Targets building with the GNU Arm Embedded Toolchain (arm-none-eabi-gcc) should depend on the pw_toolchain/arm_gcc:arm_none_eabi_gcc_support library. In GN, that target should be included in pw_build_LINK_DEPS. In Bazel, it should be added to link_extra_lib or directly to the deps of any binary being build with that toolchain:

   deps = [
     # Other deps, omitted
   ] + select({
     "@platforms//cpu:armv7e-m": [
     "//conditions:default": [],

Newlib OS interface#

Newlib, the C Standard Library implementation provided with arm-none-eabi-gcc, defines a set of OS interface functions that should be implemented. Newlib provides default implementations, but using these results in linker warnings like the following:

readr.c:(.text._read_r+0x10): warning: _read is not implemented and will always fail

Most of the OS interface functions should never be called in embedded builds. The pw_toolchain/arg_gcc:newlib_os_interface_stubs library, which is provided through pw_toolchain/arm_gcc:arm_none_eabi_gcc_support, implements these functions and forces a linker error if they are used. It also automatically includes a wrapper for abort for use of stdout and stderr which abort if they are called.
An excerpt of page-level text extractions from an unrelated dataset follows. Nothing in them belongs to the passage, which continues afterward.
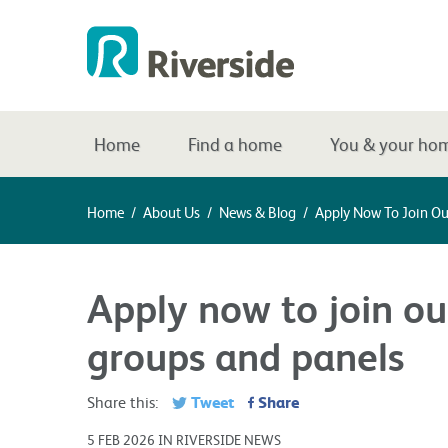
Home
Find a home
You & your ho
Home
/
About Us
/
News & Blog
/
Apply Now To Join O
Apply now to join o
groups and panels
Tweet
Share
Share this:
5 FEB 2026 IN RIVERSIDE NEWS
If you need to use your own wrapper for abort, include the library directly using pw_toolchain/arm_gcc:newlib_os_interface_stubs.


template<typename T>
class NoDestructor#

Helper type to create a function-local static variable of type T when T has a non-trivial destructor. Storing a T in a pw::NoDestructor<T> will prevent ~T() from running, even when the variable goes out of scope.

This class is useful when a variable has static storage duration but its type has a non-trivial destructor. Destructor ordering is not defined and can cause issues in multithreaded environments. Additionally, removing destructor calls can save code size.
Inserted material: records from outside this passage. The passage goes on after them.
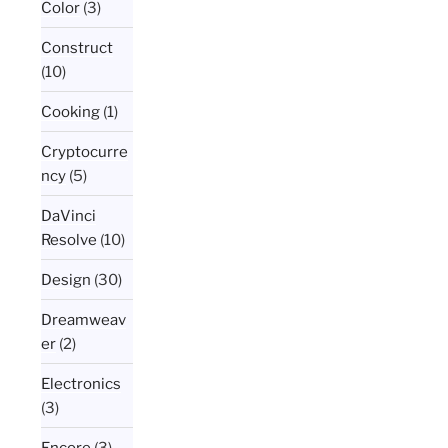
Color
(3)
Construct
(10)
Cooking
(1)
Cryptocurre
ncy
(5)
DaVinci
Resolve
(10)
Design
(30)
Dreamweav
er
(2)
Electronics
(3)
Encore
(3)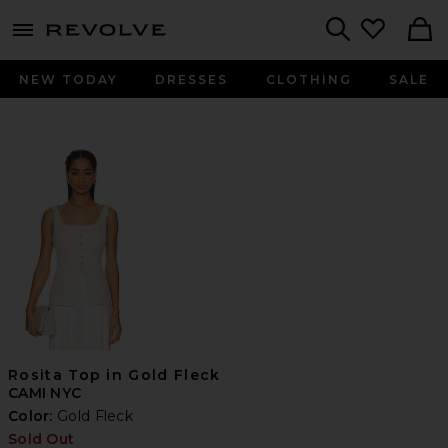
menu - shows more content
Revolve, Apparel & Fashion
Search
NEW TODAY
DRESSES
CLOTHING
SALE
Rosita Top in Gold Fleck
CAMI NYC
Color:
Gold Fleck
Sold Out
Except in generic code, do not use pw::NoDestructor<T> with trivially destructible types. Use the type directly instead. If the variable can be constexpr, make it constexpr.

pw::NoDestructor<T> provides a similar API to std::optional. Use * or -> to access the wrapped type.

Example usage:

pw::sync::Mutex& GetMutex() {
  // Use NoDestructor to avoid running the mutex destructor when exit-time
  // destructors run.
  static const pw::NoDestructor<pw::sync::Mutex> global_mutex;
  return *global_mutex;

In Clang, pw::NoDestructor can be replaced with the [[clang::no_destroy]] attribute. pw::NoDestructor<T> is similar to Chromium’s base::NoDestructor<T> in src/base/no_destructor.h.


Misuse of NoDestructor can cause memory leaks and other problems. Only skip destructors when you know it is safe to do so.


builtins are LLVM’s equivalent of libgcc, the compiler will insert calls to these routines. Setting the dir_pw_third_party_builtins gn var to your compiler-rt/builtins checkout will enable building builtins from source instead of relying on the shipped libgcc.